**Source text**
(begin)

Sometimes the case would be over after a few days, and at other times, it would be quick and easy.  But I would always await the call that said, “The jury is in…..the verdict was…..”  And for all of the years that I was there, my boss always received a settlement for his client….a judgment vote for our client. 

There was always work on what the jury would think, say, do, and how they would vote….what the outcome would be…..what the verdict would be. 

Judge….jury….facts…..cases…… 

Recently, I have had my own heart serving as the jury.  There have been numerous cases that are now building up inside my soul.  I have the evidence, I have the facts, and I know what is true to me from my perspective.

 My head is saying to walk the other way and to close the doors.  My heart is saying that the jury needs to be swayed towards forgiveness and forgetting.  And I am reminded of God’s Word, as He is the main witness in my cases.  He says, “How can you say to your brother, ‘Brother, let me take the speck out of your eye,’ when you yourself fail to see the plank in your own eye? You hypocrite, first take the plank out of your eye, and then you will see clearly to remove the speck from your brother’s eye.”  Luke 6:42. 

Somehow today, I am reminded that collectively, as a courtroom, we have forgotten truths about judgment.  We believe that things are all about us.  We are forgetting about one another. 

The gossip to the friend next to you, the accusations without knowing truths, the bitter roots and spirits, the malice that is spread and hurt that is harbored, the cold shoulder or ignoring phone calls/emails,  is all continuing to permeate the very roots of our beings.

(end)

**Set task 1**
Copy the records from their first line through the line containing "family: Betulaceae".
The records are unrelated to the text about judgment.

**Information shown**
(begin)

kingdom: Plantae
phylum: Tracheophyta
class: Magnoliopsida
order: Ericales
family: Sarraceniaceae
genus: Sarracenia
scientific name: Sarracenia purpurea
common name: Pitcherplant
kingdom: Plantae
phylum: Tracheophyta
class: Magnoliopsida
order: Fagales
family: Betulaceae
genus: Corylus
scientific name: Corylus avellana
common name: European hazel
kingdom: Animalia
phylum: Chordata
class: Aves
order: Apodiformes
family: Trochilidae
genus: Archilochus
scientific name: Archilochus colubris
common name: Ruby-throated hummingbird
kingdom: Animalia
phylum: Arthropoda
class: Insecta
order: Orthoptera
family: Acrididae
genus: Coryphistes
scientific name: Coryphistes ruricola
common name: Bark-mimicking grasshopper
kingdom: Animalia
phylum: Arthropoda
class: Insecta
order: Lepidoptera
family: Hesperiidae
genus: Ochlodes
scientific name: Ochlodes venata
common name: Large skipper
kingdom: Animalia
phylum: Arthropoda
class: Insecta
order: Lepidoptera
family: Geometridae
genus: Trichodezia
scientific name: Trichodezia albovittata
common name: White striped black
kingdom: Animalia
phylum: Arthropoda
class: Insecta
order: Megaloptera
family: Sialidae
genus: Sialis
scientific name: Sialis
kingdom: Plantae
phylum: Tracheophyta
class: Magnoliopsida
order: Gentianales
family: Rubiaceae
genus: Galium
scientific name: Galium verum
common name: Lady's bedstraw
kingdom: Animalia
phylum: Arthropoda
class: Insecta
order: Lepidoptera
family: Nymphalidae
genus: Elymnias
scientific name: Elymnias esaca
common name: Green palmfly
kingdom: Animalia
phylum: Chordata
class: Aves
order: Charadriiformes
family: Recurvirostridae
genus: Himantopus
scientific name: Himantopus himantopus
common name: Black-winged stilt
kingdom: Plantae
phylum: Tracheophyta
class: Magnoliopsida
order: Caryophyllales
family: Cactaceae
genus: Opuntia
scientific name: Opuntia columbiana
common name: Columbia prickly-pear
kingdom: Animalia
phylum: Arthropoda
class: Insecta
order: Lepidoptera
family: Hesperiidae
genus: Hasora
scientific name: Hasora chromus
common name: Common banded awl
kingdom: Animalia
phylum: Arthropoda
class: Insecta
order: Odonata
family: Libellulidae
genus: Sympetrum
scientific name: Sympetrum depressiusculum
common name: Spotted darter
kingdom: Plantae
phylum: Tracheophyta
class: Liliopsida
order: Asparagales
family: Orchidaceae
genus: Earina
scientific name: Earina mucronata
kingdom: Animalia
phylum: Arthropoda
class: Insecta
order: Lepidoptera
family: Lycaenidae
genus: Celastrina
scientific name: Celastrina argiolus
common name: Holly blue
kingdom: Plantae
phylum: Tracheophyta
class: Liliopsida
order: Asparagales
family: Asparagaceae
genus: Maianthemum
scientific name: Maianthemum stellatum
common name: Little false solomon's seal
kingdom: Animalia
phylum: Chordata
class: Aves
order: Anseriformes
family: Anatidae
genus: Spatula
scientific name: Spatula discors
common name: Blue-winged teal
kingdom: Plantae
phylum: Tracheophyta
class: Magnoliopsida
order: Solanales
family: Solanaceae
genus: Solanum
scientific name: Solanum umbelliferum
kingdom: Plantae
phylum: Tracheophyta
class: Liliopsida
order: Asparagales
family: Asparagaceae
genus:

(end)

**Set task 2**
Answer these questions about the text on judgment:
(a) What did the boss always receive for his client?
(b) Which Bible verse is cited?
(c) Toward what does the heart say the jury needs to be swayed?

**Reply 1**
kingdom: Plantae
phylum: Tracheophyta
class: Magnoliopsida
order: Ericales
family: Sarraceniaceae
genus: Sarracenia
scientific name: Sarracenia purpurea
common name: Pitcherplant
kingdom: Plantae
phylum: Tracheophyta
class: Magnoliopsida
order: Fagales
family: Betulaceae

**Reply 2**
(a) A settlement.
(b) Luke 6:42.
(c) Forgiveness and forgetting.